How fair the credit score system is in practice is extremely complicated, but critics of the system (consumer law organizations, politicians, debtors unions, etc.) contend that even if things like race, gender, and disabilities are omitted from credit reports, in practice the system still has discriminatory effects. They argue that it essentially locks in established systemic biases and even exacerbates them—a bad credit score makes credit more expensive, which leads to a worse credit score and an endless cycle of poverty.

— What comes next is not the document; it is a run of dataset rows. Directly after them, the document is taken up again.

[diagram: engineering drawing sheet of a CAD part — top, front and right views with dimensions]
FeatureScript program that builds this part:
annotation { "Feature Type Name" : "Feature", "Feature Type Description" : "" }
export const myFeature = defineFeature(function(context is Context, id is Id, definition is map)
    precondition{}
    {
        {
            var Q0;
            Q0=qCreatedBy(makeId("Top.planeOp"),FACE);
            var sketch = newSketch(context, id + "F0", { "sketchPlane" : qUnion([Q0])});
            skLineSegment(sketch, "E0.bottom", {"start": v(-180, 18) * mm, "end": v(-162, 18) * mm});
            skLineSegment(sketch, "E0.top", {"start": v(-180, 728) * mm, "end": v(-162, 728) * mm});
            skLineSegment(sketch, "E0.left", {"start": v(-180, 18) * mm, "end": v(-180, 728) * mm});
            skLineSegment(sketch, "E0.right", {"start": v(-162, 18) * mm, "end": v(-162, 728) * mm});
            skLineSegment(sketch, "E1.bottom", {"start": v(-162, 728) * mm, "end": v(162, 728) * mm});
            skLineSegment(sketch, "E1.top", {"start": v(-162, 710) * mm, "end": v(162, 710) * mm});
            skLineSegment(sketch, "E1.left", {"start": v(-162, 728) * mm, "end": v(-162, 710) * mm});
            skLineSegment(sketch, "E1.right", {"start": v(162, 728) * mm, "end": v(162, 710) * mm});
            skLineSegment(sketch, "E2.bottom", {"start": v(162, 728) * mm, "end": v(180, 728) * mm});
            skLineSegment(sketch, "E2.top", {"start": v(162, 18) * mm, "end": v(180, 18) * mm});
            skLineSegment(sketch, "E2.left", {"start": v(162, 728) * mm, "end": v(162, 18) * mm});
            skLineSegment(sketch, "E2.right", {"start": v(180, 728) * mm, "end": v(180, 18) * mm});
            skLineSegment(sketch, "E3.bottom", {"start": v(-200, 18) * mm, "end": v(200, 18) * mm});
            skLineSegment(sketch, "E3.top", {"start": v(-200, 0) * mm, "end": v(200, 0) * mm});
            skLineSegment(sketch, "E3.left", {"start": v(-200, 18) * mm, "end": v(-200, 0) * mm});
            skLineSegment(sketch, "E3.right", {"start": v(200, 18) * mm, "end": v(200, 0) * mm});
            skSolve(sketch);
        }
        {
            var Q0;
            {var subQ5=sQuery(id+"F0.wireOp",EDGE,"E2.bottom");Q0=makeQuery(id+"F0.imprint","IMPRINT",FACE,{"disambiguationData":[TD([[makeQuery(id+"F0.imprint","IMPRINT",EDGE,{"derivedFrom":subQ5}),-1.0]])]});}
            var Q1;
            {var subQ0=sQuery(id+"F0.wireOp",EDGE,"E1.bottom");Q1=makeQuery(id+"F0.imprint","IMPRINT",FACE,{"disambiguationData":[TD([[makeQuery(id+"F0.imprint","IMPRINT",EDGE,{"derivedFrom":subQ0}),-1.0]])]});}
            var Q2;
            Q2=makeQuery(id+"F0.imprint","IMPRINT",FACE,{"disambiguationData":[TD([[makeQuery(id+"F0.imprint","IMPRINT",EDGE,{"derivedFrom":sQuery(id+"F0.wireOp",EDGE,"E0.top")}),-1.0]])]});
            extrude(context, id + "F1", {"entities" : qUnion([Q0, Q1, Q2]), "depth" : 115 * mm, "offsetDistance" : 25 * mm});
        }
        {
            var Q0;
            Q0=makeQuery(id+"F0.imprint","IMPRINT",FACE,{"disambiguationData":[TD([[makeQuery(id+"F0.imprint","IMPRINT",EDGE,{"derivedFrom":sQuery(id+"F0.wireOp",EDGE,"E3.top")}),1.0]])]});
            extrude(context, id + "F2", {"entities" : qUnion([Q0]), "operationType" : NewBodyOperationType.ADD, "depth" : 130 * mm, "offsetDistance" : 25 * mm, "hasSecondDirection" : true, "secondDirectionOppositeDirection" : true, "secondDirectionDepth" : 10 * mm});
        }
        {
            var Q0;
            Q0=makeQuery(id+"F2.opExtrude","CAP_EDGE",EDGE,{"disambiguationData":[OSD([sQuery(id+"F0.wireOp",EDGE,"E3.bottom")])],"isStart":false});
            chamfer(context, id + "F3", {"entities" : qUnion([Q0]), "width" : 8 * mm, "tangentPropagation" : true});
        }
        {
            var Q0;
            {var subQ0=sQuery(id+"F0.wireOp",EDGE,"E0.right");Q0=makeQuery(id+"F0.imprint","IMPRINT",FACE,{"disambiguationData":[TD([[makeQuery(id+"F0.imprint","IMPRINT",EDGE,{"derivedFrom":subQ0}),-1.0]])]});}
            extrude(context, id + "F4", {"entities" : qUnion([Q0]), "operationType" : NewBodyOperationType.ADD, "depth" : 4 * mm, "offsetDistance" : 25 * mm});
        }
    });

Other criticisms include employers using credit reports to make hiring decisions, lack-of-transparency, inaccurate reports, the dehumanizing effect of reducing a person to a number, and a ton more—there’s a lot of criticism.
The future of the credit score
Although your FICO score is considered by about 90% of top lenders, according to some industry insiders, the number itself is becoming less and less important. Credit institutions are competing to identify good debtors—it’s how they make their bank, after all—so they’re all working to figure out a better system. Ken Lin, the CEO of CreditKarma, estimates that your credit score is only 20% to 40% of a lender’s final decision. Instead, lenders are weighing other information in your report in proprietary ways to decide how much they will lend you.
“Rather than just saying,‘This person missed two payments,’ banks are looking at factors like how much the payment was for and who it was to,” Lin told TheStreet.
How to get a copy of your credit report
It’s easy to get a copy of your credit report, and you really should, to know where you stand and to make sure there are no mistakes on it. You are eligible for a free credit report annually from all of the three major credit reporting companies, and you can get it by visiting freecreditreport.com or calling (877) 322-8228. You can get additional credit reports if you’re denied credit, you believe your report is inaccurate, and other reasons. Contrary to popular belief, requesting a copy of your own credit report won’t lower your credit score.